A key emphasis of research and analysis at the Education Policy Center at Michigan State University has been to understand the consequences of educational policies for urban school districts and students.

The center has produced a number of reports that have chronicled the impact of legislative policies on urban school districts.

“One of the things we’ve learned at the center is that practically all of the critical education issues that we face have their most dramatic consequences in urban school districts,” said David
N. Plank, co-director of the Education Policy Center. “What we’ve found over the last five years is that many education policies in Michigan work directly to the detriment of urban school districts.”

Two of the most prominent reports produced by the center analyzed the effects of the state’s school choice and charter school policies and Michigan’s school finance law, Proposal A, approved by voters in 1994.

In the case of Proposal A, the state moved away from local property taxes as the way of funding schools. Instead, the state now funds schools on a per pupil basis. School choice and charter school legislation allowed families to opt out of their neighborhood schools in favor of schools in other districts or charter schools.

Thus, school choice and charter schools have siphoned scores of students, the majority of them from urban school districts. That has meant sharp declines in state funding for those districts losing students.

The center has also begun to take a national perspective and recently commissioned an analysis of teacher labor markets, which found that urban school districts have the least qualified and experienced teachers educating the most challenging students.

The problem in Michigan is that state government has failed to provide these schools with proper resources sufficient to meet the challenges they face, and the districts themselves have often not been up to the challenges posed by educating urban students.

····················

**Task requirements**:
1. Retype the part of the education policy passage starting at "Two of the most" and ending at "districts losing students.".
2. Answer these questions using the education policy passage.
(a) In what year did voters approve Proposal A?
(b) What position does David N. Plank hold at the Education Policy Center?
(c) On what basis does the state now fund schools?

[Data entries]
····················

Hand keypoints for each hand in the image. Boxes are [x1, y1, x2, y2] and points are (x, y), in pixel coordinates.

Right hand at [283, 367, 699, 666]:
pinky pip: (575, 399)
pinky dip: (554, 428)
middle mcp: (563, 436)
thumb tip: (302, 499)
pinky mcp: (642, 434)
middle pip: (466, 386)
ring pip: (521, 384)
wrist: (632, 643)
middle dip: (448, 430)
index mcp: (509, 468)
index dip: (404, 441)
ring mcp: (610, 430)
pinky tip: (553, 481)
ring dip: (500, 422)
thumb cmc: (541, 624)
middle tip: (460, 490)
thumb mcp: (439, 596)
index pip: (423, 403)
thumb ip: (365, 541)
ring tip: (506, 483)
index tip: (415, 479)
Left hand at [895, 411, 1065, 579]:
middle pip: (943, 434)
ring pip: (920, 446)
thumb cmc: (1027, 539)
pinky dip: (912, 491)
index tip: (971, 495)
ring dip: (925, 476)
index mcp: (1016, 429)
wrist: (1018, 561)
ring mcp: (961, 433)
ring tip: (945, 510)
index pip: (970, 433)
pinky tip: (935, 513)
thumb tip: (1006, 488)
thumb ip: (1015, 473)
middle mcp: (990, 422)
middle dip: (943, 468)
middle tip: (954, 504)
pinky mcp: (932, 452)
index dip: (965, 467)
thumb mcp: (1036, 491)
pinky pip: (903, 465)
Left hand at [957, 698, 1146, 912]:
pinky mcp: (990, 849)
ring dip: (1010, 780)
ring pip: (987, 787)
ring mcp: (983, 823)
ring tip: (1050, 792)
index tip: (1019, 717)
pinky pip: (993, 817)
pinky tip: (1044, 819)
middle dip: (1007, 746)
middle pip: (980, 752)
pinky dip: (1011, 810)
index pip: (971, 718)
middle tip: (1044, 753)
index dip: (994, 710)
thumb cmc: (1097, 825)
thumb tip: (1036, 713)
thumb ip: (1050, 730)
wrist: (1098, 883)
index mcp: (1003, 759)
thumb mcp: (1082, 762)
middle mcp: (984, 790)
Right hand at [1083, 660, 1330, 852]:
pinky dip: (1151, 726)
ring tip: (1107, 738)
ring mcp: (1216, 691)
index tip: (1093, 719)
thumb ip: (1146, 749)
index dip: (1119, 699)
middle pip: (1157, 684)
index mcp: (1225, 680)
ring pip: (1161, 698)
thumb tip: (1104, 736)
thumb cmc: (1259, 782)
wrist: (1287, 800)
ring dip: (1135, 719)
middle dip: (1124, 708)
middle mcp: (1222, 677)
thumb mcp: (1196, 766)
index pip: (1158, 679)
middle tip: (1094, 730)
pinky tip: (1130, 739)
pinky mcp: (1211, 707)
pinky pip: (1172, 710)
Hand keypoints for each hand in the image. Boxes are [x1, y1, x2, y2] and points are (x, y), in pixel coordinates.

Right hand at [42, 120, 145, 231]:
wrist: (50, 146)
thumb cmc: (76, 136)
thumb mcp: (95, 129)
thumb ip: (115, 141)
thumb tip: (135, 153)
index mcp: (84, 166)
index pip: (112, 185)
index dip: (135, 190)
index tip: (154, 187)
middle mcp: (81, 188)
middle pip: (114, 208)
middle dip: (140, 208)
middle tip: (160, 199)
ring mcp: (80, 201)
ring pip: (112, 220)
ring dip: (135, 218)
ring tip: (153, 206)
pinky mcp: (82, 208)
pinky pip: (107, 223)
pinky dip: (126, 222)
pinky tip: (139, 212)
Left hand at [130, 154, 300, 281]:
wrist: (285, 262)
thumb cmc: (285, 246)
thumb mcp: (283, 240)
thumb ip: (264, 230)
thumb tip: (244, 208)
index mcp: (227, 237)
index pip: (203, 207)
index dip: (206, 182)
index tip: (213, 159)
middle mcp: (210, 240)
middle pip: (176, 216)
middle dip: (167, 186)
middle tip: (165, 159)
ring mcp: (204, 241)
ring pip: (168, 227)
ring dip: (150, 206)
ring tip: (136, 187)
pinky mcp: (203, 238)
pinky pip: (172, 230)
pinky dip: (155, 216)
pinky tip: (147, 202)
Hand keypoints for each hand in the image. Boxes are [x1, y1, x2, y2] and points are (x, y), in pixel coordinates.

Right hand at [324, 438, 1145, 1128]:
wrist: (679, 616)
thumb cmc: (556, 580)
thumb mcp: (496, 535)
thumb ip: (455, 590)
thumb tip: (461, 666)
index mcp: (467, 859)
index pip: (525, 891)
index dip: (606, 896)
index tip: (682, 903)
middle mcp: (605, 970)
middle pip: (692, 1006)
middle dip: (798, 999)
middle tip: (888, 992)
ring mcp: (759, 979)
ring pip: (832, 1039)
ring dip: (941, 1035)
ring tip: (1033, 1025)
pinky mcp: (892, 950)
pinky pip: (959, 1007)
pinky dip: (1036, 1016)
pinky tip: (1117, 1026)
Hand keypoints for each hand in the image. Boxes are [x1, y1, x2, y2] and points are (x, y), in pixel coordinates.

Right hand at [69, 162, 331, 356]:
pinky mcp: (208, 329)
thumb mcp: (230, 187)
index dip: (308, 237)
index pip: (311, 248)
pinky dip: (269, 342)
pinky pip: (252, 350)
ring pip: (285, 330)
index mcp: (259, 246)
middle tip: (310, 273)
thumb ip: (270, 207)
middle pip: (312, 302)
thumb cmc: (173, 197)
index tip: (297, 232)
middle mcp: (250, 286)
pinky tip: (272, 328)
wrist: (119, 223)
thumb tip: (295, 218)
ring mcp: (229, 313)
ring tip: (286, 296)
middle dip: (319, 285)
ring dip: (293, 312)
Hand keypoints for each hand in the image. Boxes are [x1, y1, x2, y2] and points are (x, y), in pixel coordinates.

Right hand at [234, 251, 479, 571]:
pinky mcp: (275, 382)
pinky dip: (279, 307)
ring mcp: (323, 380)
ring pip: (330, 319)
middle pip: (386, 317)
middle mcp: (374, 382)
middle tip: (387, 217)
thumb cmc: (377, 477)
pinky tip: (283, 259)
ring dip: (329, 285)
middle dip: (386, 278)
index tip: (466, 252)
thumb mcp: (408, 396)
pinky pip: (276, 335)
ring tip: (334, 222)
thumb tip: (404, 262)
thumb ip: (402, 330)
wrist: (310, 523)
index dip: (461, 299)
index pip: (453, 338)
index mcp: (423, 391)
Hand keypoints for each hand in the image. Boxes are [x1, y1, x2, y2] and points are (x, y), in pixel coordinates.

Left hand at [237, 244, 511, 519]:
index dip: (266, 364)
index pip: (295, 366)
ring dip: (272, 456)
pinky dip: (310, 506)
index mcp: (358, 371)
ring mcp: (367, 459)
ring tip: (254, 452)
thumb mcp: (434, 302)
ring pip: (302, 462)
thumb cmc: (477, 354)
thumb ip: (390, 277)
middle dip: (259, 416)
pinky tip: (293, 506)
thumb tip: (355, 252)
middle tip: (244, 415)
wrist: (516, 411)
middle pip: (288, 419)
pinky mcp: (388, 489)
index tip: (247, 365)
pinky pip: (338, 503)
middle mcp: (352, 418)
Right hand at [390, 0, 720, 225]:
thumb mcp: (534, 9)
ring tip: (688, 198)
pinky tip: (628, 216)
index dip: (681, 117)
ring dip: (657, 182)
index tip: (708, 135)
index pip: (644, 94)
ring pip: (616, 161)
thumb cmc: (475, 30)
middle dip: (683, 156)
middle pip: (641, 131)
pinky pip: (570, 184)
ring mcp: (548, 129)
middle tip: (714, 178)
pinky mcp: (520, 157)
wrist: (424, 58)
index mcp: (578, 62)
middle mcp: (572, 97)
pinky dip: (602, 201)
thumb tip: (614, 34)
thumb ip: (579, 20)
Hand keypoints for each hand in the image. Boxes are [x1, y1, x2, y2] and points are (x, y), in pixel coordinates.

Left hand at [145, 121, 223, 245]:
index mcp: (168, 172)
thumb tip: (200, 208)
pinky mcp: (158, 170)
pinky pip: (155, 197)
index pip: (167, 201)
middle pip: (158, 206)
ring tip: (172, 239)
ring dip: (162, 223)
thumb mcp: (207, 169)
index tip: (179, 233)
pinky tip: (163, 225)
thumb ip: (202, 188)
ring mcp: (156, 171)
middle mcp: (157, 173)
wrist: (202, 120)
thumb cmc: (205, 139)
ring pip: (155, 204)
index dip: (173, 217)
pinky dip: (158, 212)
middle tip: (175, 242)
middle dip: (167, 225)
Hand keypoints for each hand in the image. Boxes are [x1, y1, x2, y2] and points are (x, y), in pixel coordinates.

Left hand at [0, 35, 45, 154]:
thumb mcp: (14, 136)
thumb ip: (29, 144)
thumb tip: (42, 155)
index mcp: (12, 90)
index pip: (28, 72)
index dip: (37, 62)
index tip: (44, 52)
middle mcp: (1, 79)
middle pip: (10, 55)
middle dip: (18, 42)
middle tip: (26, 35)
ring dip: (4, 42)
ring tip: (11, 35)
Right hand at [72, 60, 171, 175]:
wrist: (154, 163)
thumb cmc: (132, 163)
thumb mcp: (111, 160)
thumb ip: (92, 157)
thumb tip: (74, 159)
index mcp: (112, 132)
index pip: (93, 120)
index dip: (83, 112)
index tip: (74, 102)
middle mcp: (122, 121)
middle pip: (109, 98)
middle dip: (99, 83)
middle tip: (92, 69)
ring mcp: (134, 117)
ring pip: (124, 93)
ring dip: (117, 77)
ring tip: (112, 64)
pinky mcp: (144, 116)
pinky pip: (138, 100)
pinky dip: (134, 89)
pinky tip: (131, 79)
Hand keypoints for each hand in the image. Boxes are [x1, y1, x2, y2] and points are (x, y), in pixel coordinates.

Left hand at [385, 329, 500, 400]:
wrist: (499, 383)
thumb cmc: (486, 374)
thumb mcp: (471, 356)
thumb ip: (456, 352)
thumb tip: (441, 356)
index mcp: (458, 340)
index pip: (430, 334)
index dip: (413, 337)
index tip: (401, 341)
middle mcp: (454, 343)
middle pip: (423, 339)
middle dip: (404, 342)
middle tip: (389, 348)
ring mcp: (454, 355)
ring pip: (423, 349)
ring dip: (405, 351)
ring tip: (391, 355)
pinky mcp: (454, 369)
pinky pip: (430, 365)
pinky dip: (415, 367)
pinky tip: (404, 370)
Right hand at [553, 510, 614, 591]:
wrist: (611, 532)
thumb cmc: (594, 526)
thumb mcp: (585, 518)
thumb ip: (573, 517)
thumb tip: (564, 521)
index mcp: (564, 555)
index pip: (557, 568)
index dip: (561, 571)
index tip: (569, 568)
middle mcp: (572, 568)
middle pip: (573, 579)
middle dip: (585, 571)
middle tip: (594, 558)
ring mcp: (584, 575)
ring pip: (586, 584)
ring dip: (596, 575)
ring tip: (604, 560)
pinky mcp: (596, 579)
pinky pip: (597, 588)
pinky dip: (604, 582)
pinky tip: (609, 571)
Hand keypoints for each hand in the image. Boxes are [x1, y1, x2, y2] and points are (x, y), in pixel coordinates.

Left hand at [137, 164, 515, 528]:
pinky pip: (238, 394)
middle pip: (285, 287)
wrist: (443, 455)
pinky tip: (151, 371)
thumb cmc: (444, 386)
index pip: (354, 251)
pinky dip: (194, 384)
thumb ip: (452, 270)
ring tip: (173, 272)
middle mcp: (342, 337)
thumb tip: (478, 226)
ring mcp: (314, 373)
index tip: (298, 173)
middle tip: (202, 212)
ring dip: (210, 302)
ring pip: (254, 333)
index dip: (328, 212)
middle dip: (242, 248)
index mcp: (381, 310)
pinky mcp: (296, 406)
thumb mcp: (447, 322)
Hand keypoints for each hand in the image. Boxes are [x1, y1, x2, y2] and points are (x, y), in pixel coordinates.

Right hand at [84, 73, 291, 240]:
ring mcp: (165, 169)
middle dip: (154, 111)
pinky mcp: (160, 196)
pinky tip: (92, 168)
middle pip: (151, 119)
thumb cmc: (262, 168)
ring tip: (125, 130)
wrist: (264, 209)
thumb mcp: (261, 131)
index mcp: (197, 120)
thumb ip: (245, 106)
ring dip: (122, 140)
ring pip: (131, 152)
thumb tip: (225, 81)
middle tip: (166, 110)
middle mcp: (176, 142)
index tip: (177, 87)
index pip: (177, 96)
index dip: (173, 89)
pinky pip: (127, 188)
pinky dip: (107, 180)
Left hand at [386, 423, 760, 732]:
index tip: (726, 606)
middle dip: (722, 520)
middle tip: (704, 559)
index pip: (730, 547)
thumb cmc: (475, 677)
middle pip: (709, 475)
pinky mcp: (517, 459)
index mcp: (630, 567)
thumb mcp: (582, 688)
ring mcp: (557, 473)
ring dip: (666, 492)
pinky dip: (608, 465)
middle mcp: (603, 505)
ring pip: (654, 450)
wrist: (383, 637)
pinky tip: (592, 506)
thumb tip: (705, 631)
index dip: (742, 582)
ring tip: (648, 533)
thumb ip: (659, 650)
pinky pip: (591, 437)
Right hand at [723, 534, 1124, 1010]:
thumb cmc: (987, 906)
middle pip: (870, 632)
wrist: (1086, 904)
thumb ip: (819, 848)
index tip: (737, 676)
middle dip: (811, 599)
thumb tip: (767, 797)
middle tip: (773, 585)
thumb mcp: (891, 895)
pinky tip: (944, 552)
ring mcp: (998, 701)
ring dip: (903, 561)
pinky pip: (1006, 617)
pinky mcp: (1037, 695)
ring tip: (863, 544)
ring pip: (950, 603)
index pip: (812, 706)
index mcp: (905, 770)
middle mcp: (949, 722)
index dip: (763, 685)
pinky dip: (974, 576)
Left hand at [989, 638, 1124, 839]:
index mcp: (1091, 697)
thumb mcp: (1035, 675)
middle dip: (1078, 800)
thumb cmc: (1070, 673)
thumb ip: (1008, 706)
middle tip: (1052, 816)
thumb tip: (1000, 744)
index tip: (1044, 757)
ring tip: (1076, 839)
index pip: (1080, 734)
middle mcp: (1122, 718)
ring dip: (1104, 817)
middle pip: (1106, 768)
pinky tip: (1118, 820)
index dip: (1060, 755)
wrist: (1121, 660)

····················

**Expected outputs**:
1.
Two of the most prominent reports produced by the center analyzed the effects of the state’s school choice and charter school policies and Michigan’s school finance law, Proposal A, approved by voters in 1994.

In the case of Proposal A, the state moved away from local property taxes as the way of funding schools. Instead, the state now funds schools on a per pupil basis. School choice and charter school legislation allowed families to opt out of their neighborhood schools in favor of schools in other districts or charter schools.

Thus, school choice and charter schools have siphoned scores of students, the majority of them from urban school districts. That has meant sharp declines in state funding for those districts losing students.

2.
(a) 1994
(b) Co-director
(c) On a per pupil basis